The strongest force shaping politics is not blood or money but ideas. The big movements of the past century—communism, fascism, democracy, liberalism—have all been propelled by big ideas, good and bad. So the people who influence government the most are often those who generate compelling ideas or supply them to the right politicians at the right time.

Edwin Feulner, for example, is one of the most influential conservatives in America. His face may be less familiar than Sarah Palin’s, but his fingerprints can be found on the fine detail of legislation since 1977, when he took charge of the Heritage Foundation, a conservative think-tank. Heritage is big—it has a staff of 240 and more than 700,000 fee-paying members. And it is influential because it combines analytical rigour with shrewd marketing.

You need to define your target audience, says Mr Feulner. For him, that means Congress. Heritage’s head office is a short walk from Capitol Hill, on the Senate side. Last year, to make it that little bit easier for members of the House of Representatives to pop in, Mr Feulner opened a second office on the House side. When a bill is being mooted, Heritage supplies ideas. During drafting, Heritage scholars suggest revisions. And when a vote is near, Heritage gives every lawmaker an easily digestible two-page document explaining what the bill contains and what its effects might be. Timing is crucial. “If you put an idea out too early, no one reads it. A day too late, you miss the vote,” says Mr Feulner.

American think-tanks are more influential than those in other countries. They helped concoct the Marshall Plan and the Iraq war. They are often well funded. The Brookings Institution, a non-partisan outfit, has an annual budget of $80m.

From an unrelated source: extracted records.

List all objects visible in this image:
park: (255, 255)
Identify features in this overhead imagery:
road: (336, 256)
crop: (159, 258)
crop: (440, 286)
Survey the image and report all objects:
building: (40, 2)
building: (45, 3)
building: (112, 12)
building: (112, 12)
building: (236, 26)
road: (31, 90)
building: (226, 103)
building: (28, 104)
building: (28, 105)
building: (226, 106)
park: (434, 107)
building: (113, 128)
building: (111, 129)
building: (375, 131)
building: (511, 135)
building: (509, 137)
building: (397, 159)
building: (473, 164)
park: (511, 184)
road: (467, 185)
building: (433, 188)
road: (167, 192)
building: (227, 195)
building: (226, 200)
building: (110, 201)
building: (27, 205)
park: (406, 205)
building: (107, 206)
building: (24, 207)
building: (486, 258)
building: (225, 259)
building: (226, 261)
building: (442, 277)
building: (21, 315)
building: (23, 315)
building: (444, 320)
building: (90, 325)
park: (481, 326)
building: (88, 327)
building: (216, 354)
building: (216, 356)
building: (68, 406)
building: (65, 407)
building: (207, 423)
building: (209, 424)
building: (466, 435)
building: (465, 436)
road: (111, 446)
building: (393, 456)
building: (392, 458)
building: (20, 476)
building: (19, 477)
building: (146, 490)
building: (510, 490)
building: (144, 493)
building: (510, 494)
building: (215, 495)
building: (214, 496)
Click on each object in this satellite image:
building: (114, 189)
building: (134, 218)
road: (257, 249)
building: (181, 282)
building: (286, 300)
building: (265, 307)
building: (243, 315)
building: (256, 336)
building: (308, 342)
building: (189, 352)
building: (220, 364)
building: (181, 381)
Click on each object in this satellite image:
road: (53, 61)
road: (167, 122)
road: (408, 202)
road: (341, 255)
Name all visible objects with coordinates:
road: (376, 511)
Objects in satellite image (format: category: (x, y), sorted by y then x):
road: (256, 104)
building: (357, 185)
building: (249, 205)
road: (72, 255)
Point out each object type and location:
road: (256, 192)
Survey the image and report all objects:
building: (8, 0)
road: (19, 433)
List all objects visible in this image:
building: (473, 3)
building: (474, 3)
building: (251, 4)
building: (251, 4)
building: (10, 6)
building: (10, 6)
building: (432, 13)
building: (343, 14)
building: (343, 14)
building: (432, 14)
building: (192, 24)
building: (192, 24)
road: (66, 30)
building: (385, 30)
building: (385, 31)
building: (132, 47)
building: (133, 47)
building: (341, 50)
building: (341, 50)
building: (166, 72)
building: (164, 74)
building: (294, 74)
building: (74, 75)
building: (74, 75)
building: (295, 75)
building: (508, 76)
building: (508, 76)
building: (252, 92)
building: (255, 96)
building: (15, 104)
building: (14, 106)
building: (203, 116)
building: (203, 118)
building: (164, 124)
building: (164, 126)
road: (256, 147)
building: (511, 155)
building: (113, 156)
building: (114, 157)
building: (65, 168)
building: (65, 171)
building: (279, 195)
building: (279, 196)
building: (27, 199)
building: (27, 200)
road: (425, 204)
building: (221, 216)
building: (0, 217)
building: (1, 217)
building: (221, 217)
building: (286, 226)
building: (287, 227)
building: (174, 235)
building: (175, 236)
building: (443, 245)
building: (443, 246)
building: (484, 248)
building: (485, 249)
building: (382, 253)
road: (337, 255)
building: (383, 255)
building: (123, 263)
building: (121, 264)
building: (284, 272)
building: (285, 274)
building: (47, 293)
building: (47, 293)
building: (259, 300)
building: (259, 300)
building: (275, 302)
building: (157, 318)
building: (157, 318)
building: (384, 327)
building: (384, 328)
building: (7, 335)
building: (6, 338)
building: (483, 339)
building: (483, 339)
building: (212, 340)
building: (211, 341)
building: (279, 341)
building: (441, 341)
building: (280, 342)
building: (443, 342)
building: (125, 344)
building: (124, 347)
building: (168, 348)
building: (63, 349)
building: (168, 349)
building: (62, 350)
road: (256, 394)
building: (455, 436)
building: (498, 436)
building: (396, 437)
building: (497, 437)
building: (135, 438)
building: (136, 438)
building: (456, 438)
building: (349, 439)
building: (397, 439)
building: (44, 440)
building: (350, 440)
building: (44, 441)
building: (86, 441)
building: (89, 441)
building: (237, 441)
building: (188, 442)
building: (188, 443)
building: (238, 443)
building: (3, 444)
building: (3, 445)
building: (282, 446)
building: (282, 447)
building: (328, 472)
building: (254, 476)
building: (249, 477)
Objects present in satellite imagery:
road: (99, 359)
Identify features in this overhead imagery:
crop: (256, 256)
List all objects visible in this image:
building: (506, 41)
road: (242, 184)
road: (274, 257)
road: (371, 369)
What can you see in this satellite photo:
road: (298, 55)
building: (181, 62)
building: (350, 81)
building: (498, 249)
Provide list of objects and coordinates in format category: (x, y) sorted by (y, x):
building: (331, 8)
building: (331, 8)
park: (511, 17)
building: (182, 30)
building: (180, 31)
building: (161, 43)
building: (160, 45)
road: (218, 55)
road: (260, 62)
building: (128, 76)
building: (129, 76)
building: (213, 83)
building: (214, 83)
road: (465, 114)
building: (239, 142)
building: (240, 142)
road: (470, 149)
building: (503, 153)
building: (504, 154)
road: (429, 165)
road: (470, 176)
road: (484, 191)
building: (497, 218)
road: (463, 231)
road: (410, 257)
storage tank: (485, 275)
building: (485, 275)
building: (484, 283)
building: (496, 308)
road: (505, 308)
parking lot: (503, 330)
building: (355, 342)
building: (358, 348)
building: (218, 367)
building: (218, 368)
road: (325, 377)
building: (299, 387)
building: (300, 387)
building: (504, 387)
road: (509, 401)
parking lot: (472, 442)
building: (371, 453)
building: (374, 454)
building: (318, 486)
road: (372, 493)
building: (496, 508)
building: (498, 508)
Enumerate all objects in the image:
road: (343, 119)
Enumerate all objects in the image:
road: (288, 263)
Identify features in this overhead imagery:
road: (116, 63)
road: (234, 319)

That is 25 times bigger than that of Demos, a rough British equivalent.

More importantly, American think-tanks are closely entwined with government. The president of Brookings, Strobe Talbott, was deputy secretary of state under Bill Clinton. John Podesta, the founder of the Centre for American Progress, a progressive think-tank, was President Clinton’s chief of staff. Dozens of scholars from both institutions joined the Obama administration. A similar revolving door operates between conservative think-tanks and Republican administrations. The interchange creates lines of communication among wonks, lawmakers and the White House. Journalists talk to think-tankers because they know their ideas are taken seriously by those in power.

Debate among think-tankers is usually civil. Facts matter. Conservative and liberal wonks sometimes join forces to promote causes about which they agree. Heritage and Brookings, for example, have a joint venture called the “Fiscal Wake-Up Tour” to educate the public about America’s unsustainable deficits.

Some accuse American think-tanks of an incestuous relationship with politicians, or of forming part of a permanent ruling class. There is some truth in this: think-tankers often stay inside the Beltway (the ring road around Washington, DC) all their working lives. But they are not impervious to elections. Liberal thinkers struggle to influence conservative administrations, and vice versa. And some think-tanks now operate on a global level, where parties matter less and ideas matter even more.